Smartphones have become a way of life, and more importantly a way of life that is aspirational with no price ceiling high enough. With the hike in the prices of smartphones, most manufacturers that were earlier reaching out only to a niche audience have also been forced to go mass market to compensate for volumes, so margins don’t have to be sacrificed. The best bet is to offer EMI schemes. The trend setter was Apple which introduced an equated monthly instalment (EMI) scheme for users wanting to lay their hands on an iPhone or iPad, but weren’t able to afford it at one shot.

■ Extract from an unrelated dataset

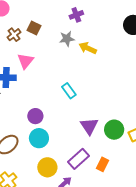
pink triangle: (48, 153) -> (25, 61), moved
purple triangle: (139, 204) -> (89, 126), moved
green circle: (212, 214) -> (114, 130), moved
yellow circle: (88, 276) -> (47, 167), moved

There are, however, a multitude of problems and loopholes that need to be understood. Here’s how they work:
1. An EMI on a payment made by a credit card works in a convoluted manner. When you pay, the entire amount is deducted at one go from your credit card and you pay the credit card bank and not the OEM for the instalments. It is also important to understand that the credit means that the card reduces in limit and the user has to then function with the reduced credit limit, until the full amount is paid. At present an iPhone 5 with a 16GB of internal memory is priced at Rs 45,500. Using an EMI scheme, users can get the iPhone 5 with a down payment of Rs 16, 900. The rest of the payments can be spaced out over six months, with users shelling out Rs 4,752 per month.
2. Also, important to note is the fact that on these EMIs the average processing charge associated with credit cards can can go up to a staggering 8.75 percent that is than levied over the principal amount.
3. These schemes also don’t account for theft or for damage to the device. In cases where the uses ends up losing his or her phone, there isn’t any provision for them to stop payments.
4. The user ends up paying the entire MRP when buying a device on EMI and can seldom make use of the discounts that are often on offer otherwise.